1990年の初めにオーマーは家で,私の母が育てられたその同じ家で,安らかに亡くなりました。私も,弟や妹も,メルボルンのその同じ家で育てられました。家族が1軒の家に一緒に住めたのは本当にありがたいことでした。家を狭く感じた時もありましたが,そのことを気にしたことなど覚えていません。私たちは結婚した後でさえ最初の4年間は,妻のゲールもその家のどこかにうまく割り込み,その家を愛しました。私たちが新たな奉仕の割り当てを受けてついにそこを去ることになった時,私は泣きました。私はその家で大変大きな支えと愛を受けていたのです。
しかし今,ゲールと私には大いに喜ぶべき理由があります。というのは,私たちは私の両親が行なった事柄,また彼らよりも前にその両親が行なった事柄を行なうことができるからです。私たちは家を去る時,自分たちは全時間奉仕に携わってエホバのご意志を行なうために出かけて行くのだという理由を考えて慰められました。困難な奉仕の割り当てを受けて働いていた時,貧困のどん底に陥った時,日本軍の強制収容所で何年間も抑留されていた時などにも同様の慰めを得た私たちの忠実な父祖たちの立派な模範に,私たちは一生懸命従うよう努力しています。
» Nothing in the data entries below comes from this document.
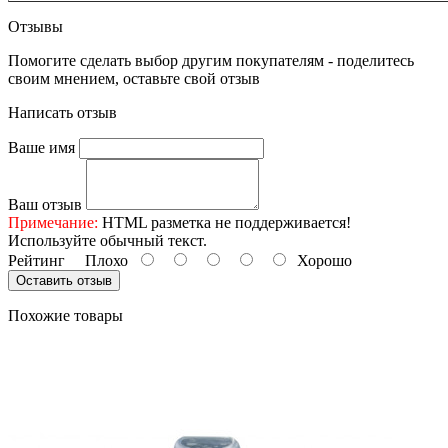
Отзывы
Помогите сделать выбор другим покупателям - поделитесь
своим мнением, оставьте свой отзыв
Написать отзыв
Ваше имя
Ваш отзыв
Примечание:
HTML разметка не поддерживается!
Используйте обычный текст.
Рейтинг
Плохо
Хорошо
Оставить отзыв
Похожие товары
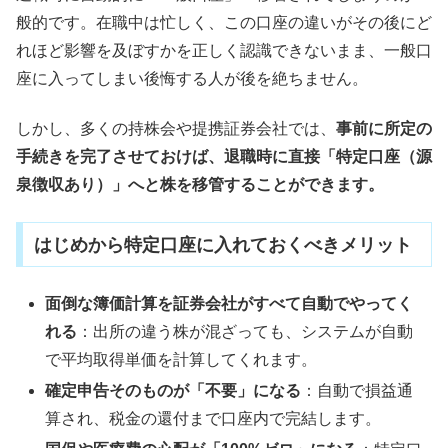
般的です。在職中は忙しく、この口座の違いがその後にど
れほど影響を及ぼすかを正しく認識できないまま、一般口
座に入ってしまい後悔する人が後を絶ちません。
しかし、多くの持株会や提携証券会社では、
事前に所定の
手続きを完了させておけば、退職時に直接「特定口座（源
泉徴収あり）」へと株を移管することができます。
はじめから特定口座に入れておくべきメリット
面倒な簿価計算を証券会社がすべて自動でやってく
れる
：出所の違う株が混ざっても、システムが自動
で平均取得単価を計算してくれます。
確定申告そのものが「不要」になる
：自動で損益通
算され、税金の還付まで口座内で完結します。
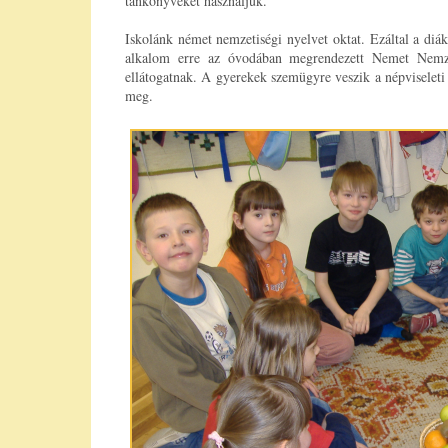
tankönyveket használjuk.
Iskolánk német nemzetiségi nyelvet oktat. Ezáltal a d
alkalom erre az óvodában megrendezett Nemet Nemze
ellátogatnak. A gyerekek szemügyre veszik a népviseleti 
meg.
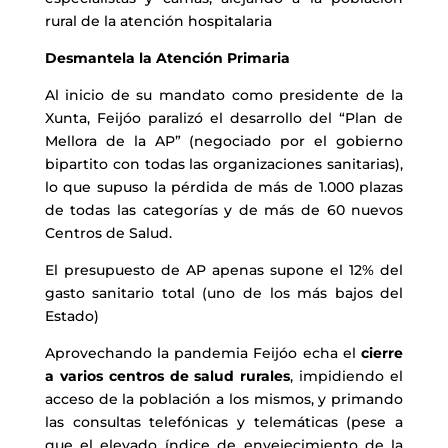
rural de la atención hospitalaria
Desmantela la Atención Primaria
Al inicio de su mandato como presidente de la
Xunta, Feijóo paralizó el desarrollo del “Plan de
Mellora de la AP” (negociado por el gobierno
bipartito con todas las organizaciones sanitarias),
lo que supuso la pérdida de más de 1.000 plazas
de todas las categorías y de más de 60 nuevos
Centros de Salud.
El presupuesto de AP apenas supone el 12% del
gasto sanitario total (uno de los más bajos del
Estado)
Aprovechando la pandemia Feijóo echa el
cierre
a varios centros de salud rurales
, impidiendo el
acceso de la población a los mismos, y primando
las consultas telefónicas y telemáticas (pese a
que el elevado índice de envejecimiento de la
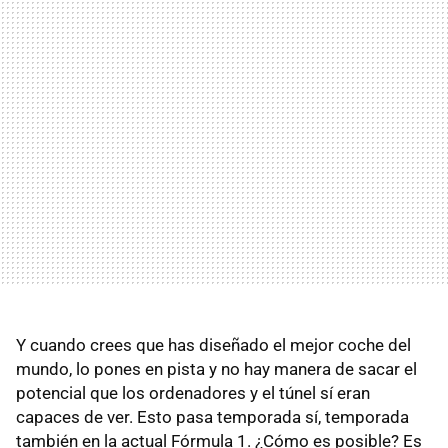
Y cuando crees que has diseñado el mejor coche del
mundo, lo pones en pista y no hay manera de sacar el
potencial que los ordenadores y el túnel sí eran
capaces de ver. Esto pasa temporada sí, temporada
también en la actual Fórmula 1. ¿Cómo es posible? Es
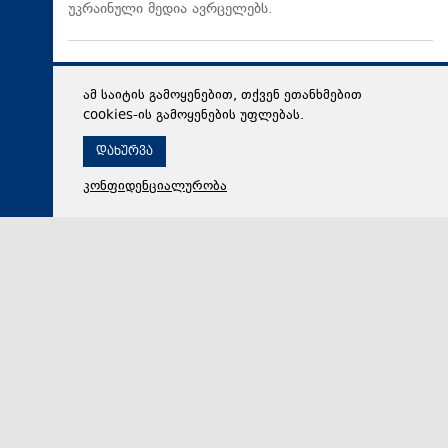
უკრაინული მედია ავრცელებს.
ამ საიტის გამოყენებით, თქვენ ეთანხმებით
cookies-ის გამოყენების უფლებას.
დახურვა
კონფიდენციალურობა
06 აგვისტო 2026,
12:42
პოლიტიკა
თამარ ზოდელავამ გაერო-ს გლობალური
გეოსივრცითი ინფორმაციის მართვის ექსპერტთა
კომიტეტის (UN-GGIM) მე-16 სესიის ფარგლებში,
მაღალი დონის ორმხრივი შეხვედრები გამართა
საქართველოს იუსტიციის მინისტრის მოადგილე
თამარ ზოდელავამ გაერო-ს გლობალური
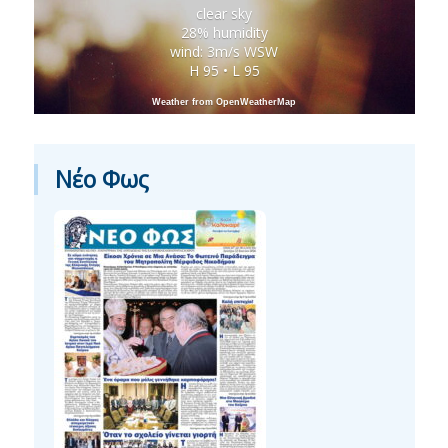
clear sky
28% humidity
wind: 3m/s WSW
H 95 • L 95
Weather from OpenWeatherMap
Νέο Φως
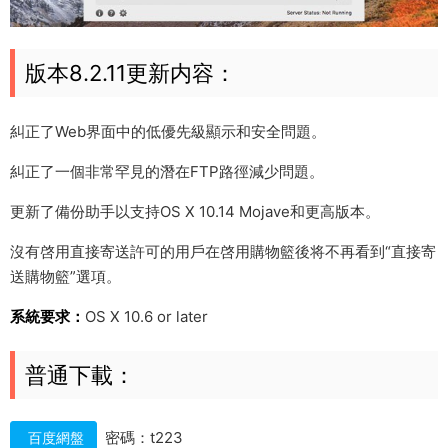
版本8.2.11更新内容：
糾正了Web界面中的低優先級顯示和安全問題。
糾正了一個非常罕見的潛在FTP路徑減少問題。
更新了備份助手以支持OS X 10.14 Mojave和更高版本。
沒有啓用直接寄送許可的用戶在啓用購物籃後将不再看到“直接寄
送購物籃”選項。
系統要求：
OS X 10.6 or later
普通下載：
密碼：t223
百度網盤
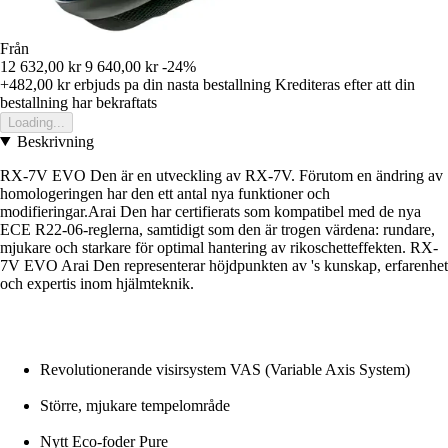
Från
12 632,00 kr
9 640,00 kr
-24%
+482,00 kr
erbjuds pa din nasta bestallning
Krediteras efter att din
bestallning har bekraftats
Loading...
Beskrivning
RX-7V EVO Den är en utveckling av RX-7V. Förutom en ändring av
homologeringen har den ett antal nya funktioner och
modifieringar.Arai Den har certifierats som kompatibel med de nya
ECE R22-06-reglerna, samtidigt som den är trogen värdena: rundare,
mjukare och starkare för optimal hantering av rikoschetteffekten. RX-
7V EVO Arai Den representerar höjdpunkten av 's kunskap, erfarenhet
och expertis inom hjälmteknik.
Revolutionerande visirsystem VAS (Variable Axis System)
Större, mjukare tempelområde
Nytt Eco-foder Pure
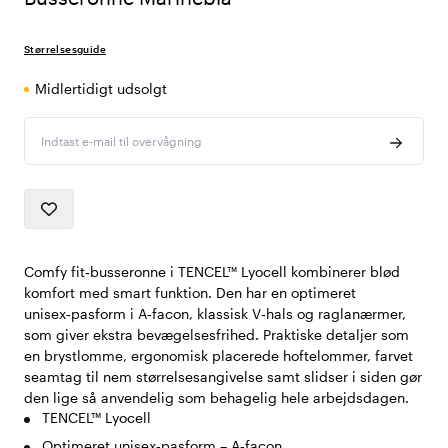
Størrelsesguide
Midlertidigt udsolgt
Indtast e-mail til overvågning
Comfy fit‑busseronne i TENCEL™ Lyocell kombinerer blød
komfort med smart funktion. Den har en optimeret
unisex‑pasform i A‑facon, klassisk V‑hals og raglanærmer,
som giver ekstra bevægelsesfrihed. Praktiske detaljer som
en brystlomme, ergonomisk placerede hoftelommer, farvet
seamtag til nem størrelsesangivelse samt slidser i siden gør
den lige så anvendelig som behagelig hele arbejdsdagen.
TENCEL™ Lyocell
Optimeret unisex‑pasform – A‑facon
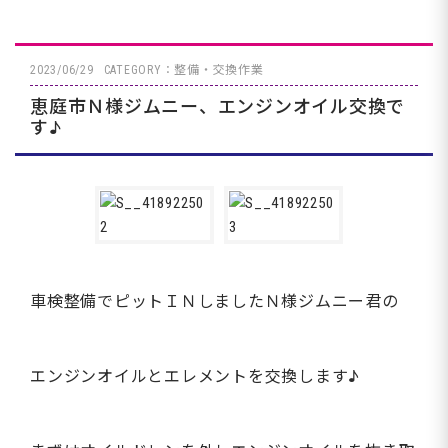
2023/06/29
CATEGORY：整備・交換作業
恵庭市Ｎ様ジムニー、エンジンオイル交換で
す♪
車検整備でピットＩＮしましたＮ様ジムニー君の
エンジンオイルとエレメントを交換します♪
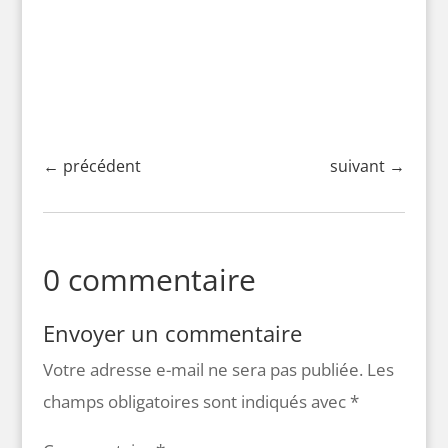
21 février 2026 |
Ecosse
|
En train
|
Europe en train
←
précédent
suivant
→
0 commentaire
Envoyer un commentaire
Votre adresse e-mail ne sera pas publiée.
Les
champs obligatoires sont indiqués avec
*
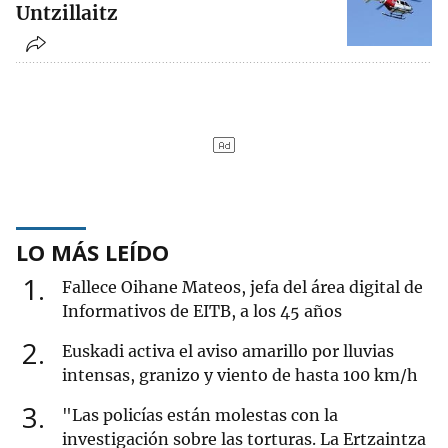
Untzillaitz
LO MÁS LEÍDO
1
Fallece Oihane Mateos, jefa del área digital de
Informativos de EITB, a los 45 años
2
Euskadi activa el aviso amarillo por lluvias
intensas, granizo y viento de hasta 100 km/h
3
"Las policías están molestas con la
investigación sobre las torturas. La Ertzaintza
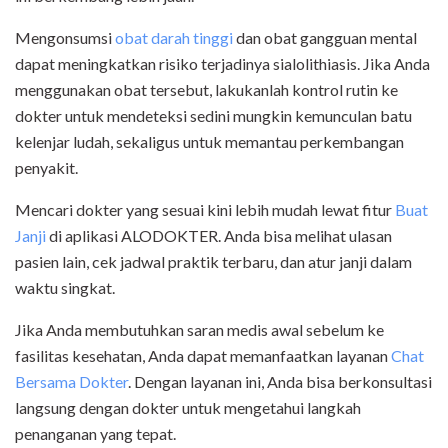
Mengonsumsi
obat darah tinggi
dan obat gangguan mental
dapat meningkatkan risiko terjadinya sialolithiasis. Jika Anda
menggunakan obat tersebut, lakukanlah kontrol rutin ke
dokter untuk mendeteksi sedini mungkin kemunculan batu
kelenjar ludah, sekaligus untuk memantau perkembangan
penyakit.
Mencari dokter yang sesuai kini lebih mudah lewat
fitur
Buat
Janji
di aplikasi ALODOKTER
. Anda bisa melihat ulasan
pasien lain, cek jadwal praktik terbaru, dan atur janji dalam
waktu singkat.
Jika Anda membutuhkan saran medis awal sebelum ke
fasilitas kesehatan, Anda dapat memanfaatkan layanan
Chat
Bersama Dokter
. Dengan layanan ini, Anda bisa berkonsultasi
langsung dengan dokter untuk mengetahui langkah
penanganan yang tepat.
―コリント第二 1:3,4。
オーパーはダビデ王が霊感を受けてエホバに向かって語った,『あなたの愛ある親切は命にも勝るものです』という言葉にいつも慰めを見いだしました。(詩編 63:3)その愛ある親切をとこしえに享受することは,私の祖父の変わることのない熱烈な願いです。また,その愛ある親切に祖父と共にあずかることは,祖父の家族全員の願いなのです。